(Stored entries)
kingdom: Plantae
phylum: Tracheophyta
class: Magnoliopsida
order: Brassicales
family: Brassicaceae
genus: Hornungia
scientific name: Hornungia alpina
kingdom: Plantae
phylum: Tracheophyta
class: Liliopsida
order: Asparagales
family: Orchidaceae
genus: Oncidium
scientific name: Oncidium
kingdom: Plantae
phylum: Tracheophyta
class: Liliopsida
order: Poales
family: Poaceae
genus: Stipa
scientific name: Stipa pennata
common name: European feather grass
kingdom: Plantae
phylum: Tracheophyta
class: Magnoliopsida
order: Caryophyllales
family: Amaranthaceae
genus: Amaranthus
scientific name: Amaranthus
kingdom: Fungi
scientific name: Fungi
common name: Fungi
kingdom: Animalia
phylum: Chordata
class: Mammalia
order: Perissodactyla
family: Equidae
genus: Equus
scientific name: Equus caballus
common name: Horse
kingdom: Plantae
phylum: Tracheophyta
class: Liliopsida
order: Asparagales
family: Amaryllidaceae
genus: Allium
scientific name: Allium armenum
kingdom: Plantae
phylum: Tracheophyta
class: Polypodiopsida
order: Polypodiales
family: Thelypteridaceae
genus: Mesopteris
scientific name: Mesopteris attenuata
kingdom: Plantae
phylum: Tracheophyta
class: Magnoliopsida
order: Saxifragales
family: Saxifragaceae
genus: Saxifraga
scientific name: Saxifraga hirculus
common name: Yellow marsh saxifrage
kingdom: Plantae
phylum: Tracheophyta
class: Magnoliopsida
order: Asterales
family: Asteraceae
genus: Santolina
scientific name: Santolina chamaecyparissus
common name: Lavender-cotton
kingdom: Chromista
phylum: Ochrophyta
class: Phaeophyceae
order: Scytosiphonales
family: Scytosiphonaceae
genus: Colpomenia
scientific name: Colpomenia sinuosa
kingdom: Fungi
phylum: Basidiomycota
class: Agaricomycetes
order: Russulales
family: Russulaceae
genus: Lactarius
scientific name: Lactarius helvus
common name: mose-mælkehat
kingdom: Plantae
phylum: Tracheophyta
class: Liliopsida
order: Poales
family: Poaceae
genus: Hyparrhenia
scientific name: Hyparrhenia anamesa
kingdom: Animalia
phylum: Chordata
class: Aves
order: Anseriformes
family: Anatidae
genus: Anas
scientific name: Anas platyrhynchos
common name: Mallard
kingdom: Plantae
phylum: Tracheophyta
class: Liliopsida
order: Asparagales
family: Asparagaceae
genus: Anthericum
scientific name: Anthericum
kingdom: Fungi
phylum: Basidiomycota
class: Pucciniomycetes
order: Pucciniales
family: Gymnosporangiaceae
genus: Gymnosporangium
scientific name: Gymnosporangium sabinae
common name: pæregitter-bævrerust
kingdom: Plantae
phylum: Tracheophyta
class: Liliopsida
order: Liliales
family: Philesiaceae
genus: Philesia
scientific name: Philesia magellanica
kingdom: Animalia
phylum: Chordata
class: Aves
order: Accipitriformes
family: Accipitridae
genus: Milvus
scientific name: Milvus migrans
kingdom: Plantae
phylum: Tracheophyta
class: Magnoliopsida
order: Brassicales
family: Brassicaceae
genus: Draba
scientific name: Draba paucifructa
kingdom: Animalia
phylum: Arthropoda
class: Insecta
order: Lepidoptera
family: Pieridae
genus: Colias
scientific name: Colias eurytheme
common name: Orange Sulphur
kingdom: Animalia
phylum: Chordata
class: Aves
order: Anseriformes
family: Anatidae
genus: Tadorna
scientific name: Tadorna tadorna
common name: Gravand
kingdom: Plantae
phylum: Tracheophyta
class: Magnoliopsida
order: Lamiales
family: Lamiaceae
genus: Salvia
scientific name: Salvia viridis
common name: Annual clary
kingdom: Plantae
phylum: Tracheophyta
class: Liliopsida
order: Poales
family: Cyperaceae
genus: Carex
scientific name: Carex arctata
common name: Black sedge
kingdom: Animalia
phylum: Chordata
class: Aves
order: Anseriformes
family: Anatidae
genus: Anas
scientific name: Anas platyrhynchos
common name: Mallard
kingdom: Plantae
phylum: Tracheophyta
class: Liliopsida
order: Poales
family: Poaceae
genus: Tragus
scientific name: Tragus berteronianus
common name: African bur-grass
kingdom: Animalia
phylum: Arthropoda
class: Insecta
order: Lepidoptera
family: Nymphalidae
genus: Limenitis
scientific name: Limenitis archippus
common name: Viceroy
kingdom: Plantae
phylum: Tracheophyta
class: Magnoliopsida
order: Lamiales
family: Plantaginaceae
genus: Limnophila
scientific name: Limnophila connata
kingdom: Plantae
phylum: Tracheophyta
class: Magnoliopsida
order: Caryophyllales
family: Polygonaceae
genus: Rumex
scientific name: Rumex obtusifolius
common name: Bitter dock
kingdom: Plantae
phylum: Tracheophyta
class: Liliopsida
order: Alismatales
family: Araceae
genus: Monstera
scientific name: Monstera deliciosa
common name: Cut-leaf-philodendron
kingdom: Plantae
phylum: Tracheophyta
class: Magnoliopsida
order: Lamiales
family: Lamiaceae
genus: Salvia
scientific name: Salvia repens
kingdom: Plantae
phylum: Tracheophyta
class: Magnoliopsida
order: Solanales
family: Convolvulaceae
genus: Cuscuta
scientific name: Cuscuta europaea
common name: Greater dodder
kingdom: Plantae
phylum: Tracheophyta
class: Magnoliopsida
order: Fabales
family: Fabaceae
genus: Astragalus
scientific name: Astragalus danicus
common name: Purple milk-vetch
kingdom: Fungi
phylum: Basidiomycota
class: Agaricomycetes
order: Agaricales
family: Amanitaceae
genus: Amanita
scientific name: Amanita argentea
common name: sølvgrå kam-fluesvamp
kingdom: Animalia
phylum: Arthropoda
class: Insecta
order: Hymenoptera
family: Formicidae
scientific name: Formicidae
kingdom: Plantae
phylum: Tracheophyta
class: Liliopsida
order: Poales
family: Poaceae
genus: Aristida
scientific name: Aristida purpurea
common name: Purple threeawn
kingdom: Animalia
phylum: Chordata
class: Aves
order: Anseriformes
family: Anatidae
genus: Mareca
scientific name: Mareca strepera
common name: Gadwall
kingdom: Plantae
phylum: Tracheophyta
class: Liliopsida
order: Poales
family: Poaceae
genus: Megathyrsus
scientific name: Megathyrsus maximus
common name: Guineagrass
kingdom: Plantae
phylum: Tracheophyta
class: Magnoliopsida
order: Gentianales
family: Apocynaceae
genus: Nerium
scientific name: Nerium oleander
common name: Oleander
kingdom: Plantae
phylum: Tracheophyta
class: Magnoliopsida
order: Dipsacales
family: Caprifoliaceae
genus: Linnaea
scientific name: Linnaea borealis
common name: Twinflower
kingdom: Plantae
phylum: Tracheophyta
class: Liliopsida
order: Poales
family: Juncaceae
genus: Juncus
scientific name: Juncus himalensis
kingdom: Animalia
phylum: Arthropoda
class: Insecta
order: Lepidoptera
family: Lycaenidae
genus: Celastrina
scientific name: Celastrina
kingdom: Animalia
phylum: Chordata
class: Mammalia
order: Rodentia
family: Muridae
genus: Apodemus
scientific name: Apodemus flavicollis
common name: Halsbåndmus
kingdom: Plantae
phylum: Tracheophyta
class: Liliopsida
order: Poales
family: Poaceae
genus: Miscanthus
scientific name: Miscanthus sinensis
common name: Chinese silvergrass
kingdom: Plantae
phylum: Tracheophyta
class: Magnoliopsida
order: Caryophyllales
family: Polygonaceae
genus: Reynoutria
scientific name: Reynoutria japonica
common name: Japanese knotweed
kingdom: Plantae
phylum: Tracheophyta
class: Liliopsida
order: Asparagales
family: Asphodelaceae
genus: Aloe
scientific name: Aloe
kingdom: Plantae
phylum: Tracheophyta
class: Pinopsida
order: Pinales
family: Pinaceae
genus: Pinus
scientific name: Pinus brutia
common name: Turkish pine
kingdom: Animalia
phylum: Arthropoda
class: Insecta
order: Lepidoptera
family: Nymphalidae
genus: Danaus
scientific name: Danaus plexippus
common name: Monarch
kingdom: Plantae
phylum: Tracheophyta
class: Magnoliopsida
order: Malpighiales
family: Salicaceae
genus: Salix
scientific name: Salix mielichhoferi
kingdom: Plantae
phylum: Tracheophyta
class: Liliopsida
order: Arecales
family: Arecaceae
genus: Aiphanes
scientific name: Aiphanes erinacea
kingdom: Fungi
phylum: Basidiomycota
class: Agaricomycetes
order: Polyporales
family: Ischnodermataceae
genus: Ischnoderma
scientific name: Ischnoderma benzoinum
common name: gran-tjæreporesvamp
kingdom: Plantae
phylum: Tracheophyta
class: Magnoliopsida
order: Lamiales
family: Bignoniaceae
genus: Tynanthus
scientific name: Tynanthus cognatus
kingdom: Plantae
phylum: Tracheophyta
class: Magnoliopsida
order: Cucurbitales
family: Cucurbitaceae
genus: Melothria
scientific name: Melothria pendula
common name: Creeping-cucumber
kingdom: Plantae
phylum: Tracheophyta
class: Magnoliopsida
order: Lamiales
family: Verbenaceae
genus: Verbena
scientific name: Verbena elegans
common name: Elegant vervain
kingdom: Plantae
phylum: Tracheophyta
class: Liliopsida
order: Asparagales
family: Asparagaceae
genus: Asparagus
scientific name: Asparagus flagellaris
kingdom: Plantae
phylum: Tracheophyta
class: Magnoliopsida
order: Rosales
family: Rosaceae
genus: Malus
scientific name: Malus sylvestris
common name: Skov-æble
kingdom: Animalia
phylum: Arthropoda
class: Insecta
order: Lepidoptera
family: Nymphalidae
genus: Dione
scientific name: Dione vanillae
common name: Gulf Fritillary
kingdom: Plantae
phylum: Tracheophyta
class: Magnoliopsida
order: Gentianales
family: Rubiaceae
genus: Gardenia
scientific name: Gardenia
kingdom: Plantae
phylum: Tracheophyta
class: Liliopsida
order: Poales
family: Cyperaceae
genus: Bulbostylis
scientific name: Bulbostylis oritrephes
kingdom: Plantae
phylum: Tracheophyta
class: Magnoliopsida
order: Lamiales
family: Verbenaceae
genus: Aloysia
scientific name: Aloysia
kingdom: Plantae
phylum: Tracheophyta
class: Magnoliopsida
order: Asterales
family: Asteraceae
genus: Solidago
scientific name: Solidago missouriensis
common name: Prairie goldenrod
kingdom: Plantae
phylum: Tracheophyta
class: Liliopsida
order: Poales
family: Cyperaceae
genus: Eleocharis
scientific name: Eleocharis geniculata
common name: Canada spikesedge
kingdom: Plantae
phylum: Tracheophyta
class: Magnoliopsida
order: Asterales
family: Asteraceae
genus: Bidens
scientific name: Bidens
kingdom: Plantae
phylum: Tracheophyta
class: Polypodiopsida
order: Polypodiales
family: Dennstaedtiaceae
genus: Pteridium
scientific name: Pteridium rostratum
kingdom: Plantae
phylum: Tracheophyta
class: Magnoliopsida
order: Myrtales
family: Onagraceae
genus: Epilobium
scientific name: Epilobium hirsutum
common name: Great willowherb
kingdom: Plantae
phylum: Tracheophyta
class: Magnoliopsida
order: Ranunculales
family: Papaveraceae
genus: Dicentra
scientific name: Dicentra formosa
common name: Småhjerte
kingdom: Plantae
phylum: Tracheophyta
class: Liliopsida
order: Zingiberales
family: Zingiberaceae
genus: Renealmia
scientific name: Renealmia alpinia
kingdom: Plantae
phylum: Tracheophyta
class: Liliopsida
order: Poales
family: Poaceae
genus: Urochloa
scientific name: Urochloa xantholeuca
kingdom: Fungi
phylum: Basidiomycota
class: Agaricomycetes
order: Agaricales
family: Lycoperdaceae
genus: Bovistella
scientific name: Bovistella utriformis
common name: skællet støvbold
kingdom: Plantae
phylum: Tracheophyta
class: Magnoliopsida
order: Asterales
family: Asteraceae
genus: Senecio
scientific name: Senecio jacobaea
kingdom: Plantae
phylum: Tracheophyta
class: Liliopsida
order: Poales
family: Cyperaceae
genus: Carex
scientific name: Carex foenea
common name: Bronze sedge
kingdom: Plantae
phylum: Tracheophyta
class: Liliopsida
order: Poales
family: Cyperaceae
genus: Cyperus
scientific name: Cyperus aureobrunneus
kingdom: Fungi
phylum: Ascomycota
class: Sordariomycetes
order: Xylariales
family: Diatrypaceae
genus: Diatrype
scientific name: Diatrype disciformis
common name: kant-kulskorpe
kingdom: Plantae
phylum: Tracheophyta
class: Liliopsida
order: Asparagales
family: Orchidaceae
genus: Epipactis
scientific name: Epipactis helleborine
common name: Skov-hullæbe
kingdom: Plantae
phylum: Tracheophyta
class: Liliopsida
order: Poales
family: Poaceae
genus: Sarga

* _SET EXERCISE_: Starting with the line containing "scientific name: Draba paucifructa" and going on through the line containing "common name: Greater dodder", write out those lines again with "common name" replaced by "vernacular name" and everything else left as is.

* _REPLY TO THE TASK_:
scientific name: Draba paucifructa
kingdom: Animalia
phylum: Arthropoda
class: Insecta
order: Lepidoptera
family: Pieridae
genus: Colias
scientific name: Colias eurytheme
vernacular name: Orange Sulphur
kingdom: Animalia
phylum: Chordata
class: Aves
order: Anseriformes
family: Anatidae
genus: Tadorna
scientific name: Tadorna tadorna
vernacular name: Gravand
kingdom: Plantae
phylum: Tracheophyta
class: Magnoliopsida
order: Lamiales
family: Lamiaceae
genus: Salvia
scientific name: Salvia viridis
vernacular name: Annual clary
kingdom: Plantae
phylum: Tracheophyta
class: Liliopsida
order: Poales
family: Cyperaceae
genus: Carex
scientific name: Carex arctata
vernacular name: Black sedge
kingdom: Animalia
phylum: Chordata
class: Aves
order: Anseriformes
family: Anatidae
genus: Anas
scientific name: Anas platyrhynchos
vernacular name: Mallard
kingdom: Plantae
phylum: Tracheophyta
class: Liliopsida
order: Poales
family: Poaceae
genus: Tragus
scientific name: Tragus berteronianus
vernacular name: African bur-grass
kingdom: Animalia
phylum: Arthropoda
class: Insecta
order: Lepidoptera
family: Nymphalidae
genus: Limenitis
scientific name: Limenitis archippus
vernacular name: Viceroy
kingdom: Plantae
phylum: Tracheophyta
class: Magnoliopsida
order: Lamiales
family: Plantaginaceae
genus: Limnophila
scientific name: Limnophila connata
kingdom: Plantae
phylum: Tracheophyta
class: Magnoliopsida
order: Caryophyllales
family: Polygonaceae
genus: Rumex
scientific name: Rumex obtusifolius
vernacular name: Bitter dock
kingdom: Plantae
phylum: Tracheophyta
class: Liliopsida
order: Alismatales
family: Araceae
genus: Monstera
scientific name: Monstera deliciosa
vernacular name: Cut-leaf-philodendron
kingdom: Plantae
phylum: Tracheophyta
class: Magnoliopsida
order: Lamiales
family: Lamiaceae
genus: Salvia
scientific name: Salvia repens
kingdom: Plantae
phylum: Tracheophyta
class: Magnoliopsida
order: Solanales
family: Convolvulaceae
genus: Cuscuta
scientific name: Cuscuta europaea
vernacular name: Greater dodder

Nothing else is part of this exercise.